Feb. 1st, 2011

d_aulnoy: (Default)
I had forgotten how deeply and truly tired antibiotics make me.  All I want to do is curl up in a quiet little ball and sleep.

So!  Since my brain is apparently good-for-nothing, which movie should I watch tonight - "Mirrormask" or "The Last Seduction?"  Additional suggestions welcome in the comments.

d_aulnoy: (Default)
Present tense.  Terse.  Loaded with implications.  Basically, the kind of writing that Stephen King accuses Harold of in The Stand.
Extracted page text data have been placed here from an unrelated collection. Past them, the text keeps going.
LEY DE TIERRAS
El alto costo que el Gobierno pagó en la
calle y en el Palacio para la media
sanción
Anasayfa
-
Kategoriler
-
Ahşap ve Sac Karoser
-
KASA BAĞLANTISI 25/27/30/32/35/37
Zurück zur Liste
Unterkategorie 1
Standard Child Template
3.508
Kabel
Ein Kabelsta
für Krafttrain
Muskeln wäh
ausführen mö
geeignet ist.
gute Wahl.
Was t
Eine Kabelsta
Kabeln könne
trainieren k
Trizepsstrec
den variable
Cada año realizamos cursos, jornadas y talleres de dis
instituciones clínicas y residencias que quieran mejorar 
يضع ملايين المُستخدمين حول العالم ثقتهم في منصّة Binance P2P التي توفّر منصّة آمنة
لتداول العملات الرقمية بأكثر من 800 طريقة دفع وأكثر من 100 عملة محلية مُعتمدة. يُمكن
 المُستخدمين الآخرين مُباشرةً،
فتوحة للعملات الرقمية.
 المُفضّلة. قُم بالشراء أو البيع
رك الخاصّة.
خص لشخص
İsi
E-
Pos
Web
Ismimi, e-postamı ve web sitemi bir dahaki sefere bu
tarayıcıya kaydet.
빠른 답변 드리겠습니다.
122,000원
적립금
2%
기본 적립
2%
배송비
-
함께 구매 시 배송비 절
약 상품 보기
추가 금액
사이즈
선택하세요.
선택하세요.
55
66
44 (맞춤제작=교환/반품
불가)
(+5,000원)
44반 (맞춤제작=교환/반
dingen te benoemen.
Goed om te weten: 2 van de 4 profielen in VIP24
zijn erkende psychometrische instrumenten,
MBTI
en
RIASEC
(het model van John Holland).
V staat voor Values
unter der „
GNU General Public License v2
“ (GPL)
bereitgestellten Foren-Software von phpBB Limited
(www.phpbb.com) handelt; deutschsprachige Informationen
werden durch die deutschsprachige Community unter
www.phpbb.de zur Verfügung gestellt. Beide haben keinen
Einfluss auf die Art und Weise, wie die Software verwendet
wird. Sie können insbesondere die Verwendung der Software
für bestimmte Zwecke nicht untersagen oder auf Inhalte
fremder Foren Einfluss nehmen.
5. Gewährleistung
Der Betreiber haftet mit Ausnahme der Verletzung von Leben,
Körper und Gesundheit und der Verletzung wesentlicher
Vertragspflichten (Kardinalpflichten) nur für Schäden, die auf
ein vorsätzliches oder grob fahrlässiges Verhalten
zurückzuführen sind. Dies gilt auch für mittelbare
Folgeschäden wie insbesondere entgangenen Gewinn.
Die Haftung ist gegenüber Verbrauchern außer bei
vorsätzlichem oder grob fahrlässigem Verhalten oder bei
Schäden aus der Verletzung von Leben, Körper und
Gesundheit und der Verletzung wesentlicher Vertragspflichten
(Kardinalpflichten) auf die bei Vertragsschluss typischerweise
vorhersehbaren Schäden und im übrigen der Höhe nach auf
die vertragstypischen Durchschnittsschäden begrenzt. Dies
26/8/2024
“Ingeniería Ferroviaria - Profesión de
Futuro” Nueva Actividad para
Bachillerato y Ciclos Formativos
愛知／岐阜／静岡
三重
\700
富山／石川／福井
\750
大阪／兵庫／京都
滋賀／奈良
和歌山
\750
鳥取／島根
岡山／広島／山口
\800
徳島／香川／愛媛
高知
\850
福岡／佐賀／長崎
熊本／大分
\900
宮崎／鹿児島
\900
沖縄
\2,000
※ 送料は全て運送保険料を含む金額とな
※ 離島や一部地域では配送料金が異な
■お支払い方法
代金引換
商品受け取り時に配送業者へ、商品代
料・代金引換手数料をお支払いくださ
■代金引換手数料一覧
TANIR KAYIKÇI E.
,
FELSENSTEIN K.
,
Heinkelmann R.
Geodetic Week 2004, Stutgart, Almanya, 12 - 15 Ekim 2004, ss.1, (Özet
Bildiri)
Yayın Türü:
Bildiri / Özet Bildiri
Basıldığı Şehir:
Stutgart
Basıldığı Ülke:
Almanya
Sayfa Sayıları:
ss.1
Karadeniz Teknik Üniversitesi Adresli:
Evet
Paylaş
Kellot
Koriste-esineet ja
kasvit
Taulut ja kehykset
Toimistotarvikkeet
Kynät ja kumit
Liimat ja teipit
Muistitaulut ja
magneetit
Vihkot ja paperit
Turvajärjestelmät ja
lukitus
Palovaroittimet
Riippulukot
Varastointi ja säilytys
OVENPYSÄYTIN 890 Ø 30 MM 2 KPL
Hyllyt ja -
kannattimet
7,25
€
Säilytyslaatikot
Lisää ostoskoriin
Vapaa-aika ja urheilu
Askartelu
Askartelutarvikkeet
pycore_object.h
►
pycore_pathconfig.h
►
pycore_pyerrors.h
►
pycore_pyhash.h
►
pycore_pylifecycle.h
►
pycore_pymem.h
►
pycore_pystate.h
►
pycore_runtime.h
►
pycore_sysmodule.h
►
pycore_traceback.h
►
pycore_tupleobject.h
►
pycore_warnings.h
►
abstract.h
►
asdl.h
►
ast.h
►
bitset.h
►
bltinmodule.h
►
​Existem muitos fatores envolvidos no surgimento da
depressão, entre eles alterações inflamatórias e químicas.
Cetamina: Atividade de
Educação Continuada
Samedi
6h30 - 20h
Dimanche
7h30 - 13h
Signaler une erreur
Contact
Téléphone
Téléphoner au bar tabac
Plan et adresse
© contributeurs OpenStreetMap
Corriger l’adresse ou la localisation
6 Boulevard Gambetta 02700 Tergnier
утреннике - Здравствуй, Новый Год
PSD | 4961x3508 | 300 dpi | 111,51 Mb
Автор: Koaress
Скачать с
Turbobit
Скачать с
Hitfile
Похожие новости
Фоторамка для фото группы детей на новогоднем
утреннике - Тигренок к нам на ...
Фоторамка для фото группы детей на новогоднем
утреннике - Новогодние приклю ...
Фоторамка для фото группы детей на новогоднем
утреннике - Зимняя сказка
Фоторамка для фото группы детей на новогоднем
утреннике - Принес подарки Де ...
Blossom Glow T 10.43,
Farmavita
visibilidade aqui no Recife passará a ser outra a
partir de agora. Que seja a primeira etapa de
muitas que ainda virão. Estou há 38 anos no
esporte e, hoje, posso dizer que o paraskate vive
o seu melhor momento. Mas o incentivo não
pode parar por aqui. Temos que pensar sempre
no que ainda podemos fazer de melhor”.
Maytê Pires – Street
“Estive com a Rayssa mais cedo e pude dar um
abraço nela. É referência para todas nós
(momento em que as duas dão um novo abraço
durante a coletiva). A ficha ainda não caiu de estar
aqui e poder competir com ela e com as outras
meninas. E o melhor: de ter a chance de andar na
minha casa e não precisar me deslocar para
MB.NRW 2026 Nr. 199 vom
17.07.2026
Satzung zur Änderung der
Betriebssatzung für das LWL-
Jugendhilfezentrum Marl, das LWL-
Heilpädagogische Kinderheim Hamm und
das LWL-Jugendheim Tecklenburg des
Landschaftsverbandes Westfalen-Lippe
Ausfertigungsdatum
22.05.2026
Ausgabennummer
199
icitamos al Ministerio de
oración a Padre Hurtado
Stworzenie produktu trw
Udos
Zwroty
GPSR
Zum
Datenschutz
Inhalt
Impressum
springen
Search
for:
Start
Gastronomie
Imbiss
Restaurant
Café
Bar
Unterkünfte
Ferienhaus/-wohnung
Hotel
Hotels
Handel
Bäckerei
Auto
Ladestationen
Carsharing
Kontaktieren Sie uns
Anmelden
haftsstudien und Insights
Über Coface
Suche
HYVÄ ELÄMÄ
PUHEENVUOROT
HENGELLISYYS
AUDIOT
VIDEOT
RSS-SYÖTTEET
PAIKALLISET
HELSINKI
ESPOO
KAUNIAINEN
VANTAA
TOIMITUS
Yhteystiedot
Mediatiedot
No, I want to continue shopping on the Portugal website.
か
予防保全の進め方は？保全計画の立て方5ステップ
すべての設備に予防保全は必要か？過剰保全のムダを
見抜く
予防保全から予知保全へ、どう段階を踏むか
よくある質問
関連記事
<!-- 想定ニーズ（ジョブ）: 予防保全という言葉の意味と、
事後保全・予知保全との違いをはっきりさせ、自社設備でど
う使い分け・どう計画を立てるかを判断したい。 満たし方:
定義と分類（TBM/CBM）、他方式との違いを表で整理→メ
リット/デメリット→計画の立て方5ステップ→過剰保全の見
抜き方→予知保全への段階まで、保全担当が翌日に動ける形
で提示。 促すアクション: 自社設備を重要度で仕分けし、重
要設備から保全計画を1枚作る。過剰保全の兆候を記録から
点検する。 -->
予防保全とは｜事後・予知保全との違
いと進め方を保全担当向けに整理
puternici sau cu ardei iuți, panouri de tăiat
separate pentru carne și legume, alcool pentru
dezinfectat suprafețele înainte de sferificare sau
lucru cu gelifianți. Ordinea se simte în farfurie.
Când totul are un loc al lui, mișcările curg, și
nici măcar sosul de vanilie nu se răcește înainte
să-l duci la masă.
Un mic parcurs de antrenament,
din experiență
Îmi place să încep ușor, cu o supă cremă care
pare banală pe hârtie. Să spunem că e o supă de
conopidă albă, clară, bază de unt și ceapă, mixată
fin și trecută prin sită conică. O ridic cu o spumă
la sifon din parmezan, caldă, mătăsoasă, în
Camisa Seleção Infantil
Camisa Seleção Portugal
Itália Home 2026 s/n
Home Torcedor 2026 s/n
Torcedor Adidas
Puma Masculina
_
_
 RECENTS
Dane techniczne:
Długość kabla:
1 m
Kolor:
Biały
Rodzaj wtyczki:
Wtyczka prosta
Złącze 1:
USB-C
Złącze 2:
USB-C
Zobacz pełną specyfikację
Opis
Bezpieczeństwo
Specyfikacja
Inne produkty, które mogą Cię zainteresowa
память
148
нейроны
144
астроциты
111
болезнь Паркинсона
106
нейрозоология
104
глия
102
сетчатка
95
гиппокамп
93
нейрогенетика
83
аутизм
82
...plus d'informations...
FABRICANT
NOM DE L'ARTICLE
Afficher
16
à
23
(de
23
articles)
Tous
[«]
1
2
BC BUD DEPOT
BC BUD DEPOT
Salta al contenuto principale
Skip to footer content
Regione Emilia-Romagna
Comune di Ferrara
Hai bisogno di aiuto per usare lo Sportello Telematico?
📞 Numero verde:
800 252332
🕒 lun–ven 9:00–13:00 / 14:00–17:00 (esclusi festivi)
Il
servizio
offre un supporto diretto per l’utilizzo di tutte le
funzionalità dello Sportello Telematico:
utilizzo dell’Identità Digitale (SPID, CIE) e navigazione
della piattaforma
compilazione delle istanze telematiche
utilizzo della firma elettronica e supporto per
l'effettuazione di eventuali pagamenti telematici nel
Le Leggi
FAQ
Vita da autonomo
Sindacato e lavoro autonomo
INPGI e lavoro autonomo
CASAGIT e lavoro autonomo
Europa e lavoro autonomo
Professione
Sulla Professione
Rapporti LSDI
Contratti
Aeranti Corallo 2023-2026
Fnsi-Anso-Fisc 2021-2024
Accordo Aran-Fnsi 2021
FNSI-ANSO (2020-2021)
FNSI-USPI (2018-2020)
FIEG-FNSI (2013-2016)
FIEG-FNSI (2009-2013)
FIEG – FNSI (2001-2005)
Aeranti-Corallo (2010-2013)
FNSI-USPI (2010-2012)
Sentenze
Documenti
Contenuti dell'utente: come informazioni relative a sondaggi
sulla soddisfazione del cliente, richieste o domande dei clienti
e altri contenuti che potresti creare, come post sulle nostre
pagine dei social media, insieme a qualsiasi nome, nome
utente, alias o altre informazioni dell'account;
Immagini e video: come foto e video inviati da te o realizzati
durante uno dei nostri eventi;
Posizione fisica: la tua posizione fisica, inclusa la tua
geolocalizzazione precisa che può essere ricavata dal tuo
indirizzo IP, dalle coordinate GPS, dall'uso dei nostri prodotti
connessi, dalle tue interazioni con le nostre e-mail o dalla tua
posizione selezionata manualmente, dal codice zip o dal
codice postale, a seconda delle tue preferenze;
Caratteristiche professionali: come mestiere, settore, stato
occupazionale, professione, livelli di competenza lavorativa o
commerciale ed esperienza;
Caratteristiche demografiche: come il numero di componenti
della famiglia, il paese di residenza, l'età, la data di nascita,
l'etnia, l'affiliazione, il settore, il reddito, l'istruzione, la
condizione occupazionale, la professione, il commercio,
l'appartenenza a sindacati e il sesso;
My Life in Clothes is the kind of book that I ought to like, at least on paper: each chapter is marked by some garment and its contribution to self-image.  However.  instead, I'm rolling my eyes at the pretension.  She doesn't talk about clothes, either (I feel bait-and-switched): instead, it's all casual segues from, like, an overpriced bra her mom wanted to buy to the abuses that she suffered in her childhood, from the pedal-pushers she wears to meet a former lover onto their torrid resumption of a tawdry affair.  Ugh.

It seems like this is a subgenre within a sub-genre that might be doomed: the last book in this style I read was called something like "Little Black Dress," but it appears that I either hid it well enough to not be ashamed of myself for having bought it, donated it to some unworthy cause, or otherwise jettisoned it (and when I try to search on Amazon, all I get is a bunch of suggestions for "Mennonite in a Black Dress," which, no).  That one wasn't quite as pretentiously depressing (depressingly pretentious?), but the narration was equally self-obsessed and tiresome, if in a fluffier mode.  Perhaps - heavens forfend! - this implies that women with an interest in their own attire are tiresome and self-obsessed?

Nah.  Out of a sample-size of two, I merely choose to believe that they're bad writers.

Really bad writers.  Be warned, y'all. 

* To be fair, it doesn't seem this one has gotten an MFA.  Nevertheless, her work bears the deadly stamp.  If you, Dear Reader, have an MFA, please do not take this as a personal criticism, but accept it as a tongue-in-cheek jab at your most loathsome classmate.  In turn, when you jibe at self-important academics and their addiction to jargon, I will know that you do not mean me.